A folia de 2026 marcou um momento histórico no carnaval carioca: Laísa Lima, de 26 anos, tornou-se a primeira mulher a comandar uma bateria de escola de samba e cruzar a Marquês de Sapucaí como mestra. Seu feito, à frente da bateria da Arranco do Engenho de Dentro, não apenas celebra a quebra de paradigmas, mas também impulsiona um debate essencial sobre a diversidade e representatividade no universo do samba.
O Pioneirismo de Laísa Lima no Carnaval Carioca
Como mestra de bateria da Arranco do Engenho de Dentro, escola da Série Ouro, Laísa Lima conduziu dezenas de ritmistas em uma homenagem a Maria Eliza Alves dos Reis, a primeira palhaça mulher negra brasileira. Na avenida, Laísa personificou Maria Bonita, enquanto sua bateria, apelidada "Sensação", representou o xote de Luiz Gonzaga, elemento utilizado por Maria Eliza em suas apresentações. Este desempenho já lhe rende prêmios como revelação do carnaval 2026.
Helen Maria: A Precursora e Mentora da Diversidade
O sucesso de Laísa é endossado por Helen Maria da Silva Simão, de 46 anos, reconhecida como a primeira mulher a liderar uma bateria de escola de samba no Rio de Janeiro.

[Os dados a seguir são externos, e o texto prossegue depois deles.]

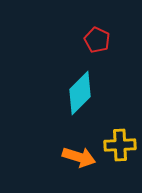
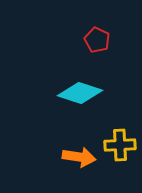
cyan diamond: rotated 63 degrees clockwise
orange arrow: rotated 8 degrees counterclockwise
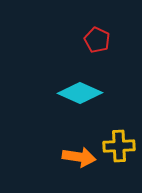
cyan diamond: rotated 6 degrees clockwise
yellow cross: moved 1 px left, 1 px down
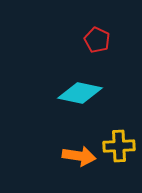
cyan diamond: rotated 12 degrees counterclockwise
orange arrow: moved 1 px up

Helen Maria expressou orgulho pelo feito de Laísa, desejando que mais mulheres alcancem posições de comando, desafiando a tradição de que ritmistas femininas estivessem restritas a instrumentos como chocalho ou agogô. Sua trajetória, marcada por superação do machismo, inspira a nova geração a abraçar maior diversidade.
A Nova Geração e a Ampliação da Representatividade
A valorização da diversidade no carnaval transcende a questão de gênero. Mestre Markinhos, de 31 anos, um homem LGBTQIA+, desfilou pela Paraíso do Tuiuti, ao lado de seu pai, mestre Marcão, como diretor de chocalho. Markinhos destaca a natureza historicamente machista do ambiente das baterias, mas celebra o crescente número de mulheres e pessoas LGBTQIA+ em papéis de destaque, apesar dos desafios contínuos como a homofobia e transfobia no Brasil e no carnaval.
Baterias de Samba: Coração e História das Escolas
A pesquisadora de carnaval e professora de história da UFRJ, Helena Theodoro, enfatiza que as baterias são o coração das escolas de samba, determinando a cadência do enredo e as performances de mestre-sala, porta-bandeira e passistas. Tradicionalmente dominado por homens, o posto de mestre reflete estruturas sociais. A quebra desse paradigma feminino, que começou a ser observada mais fortemente a partir da década de 1960, com a ascensão da consciência sobre o papel da mulher em todos os setores da sociedade, agora ganha novos contornos com figuras como Laísa, Helen e Markinhos, moldando um futuro mais inclusivo para o samba.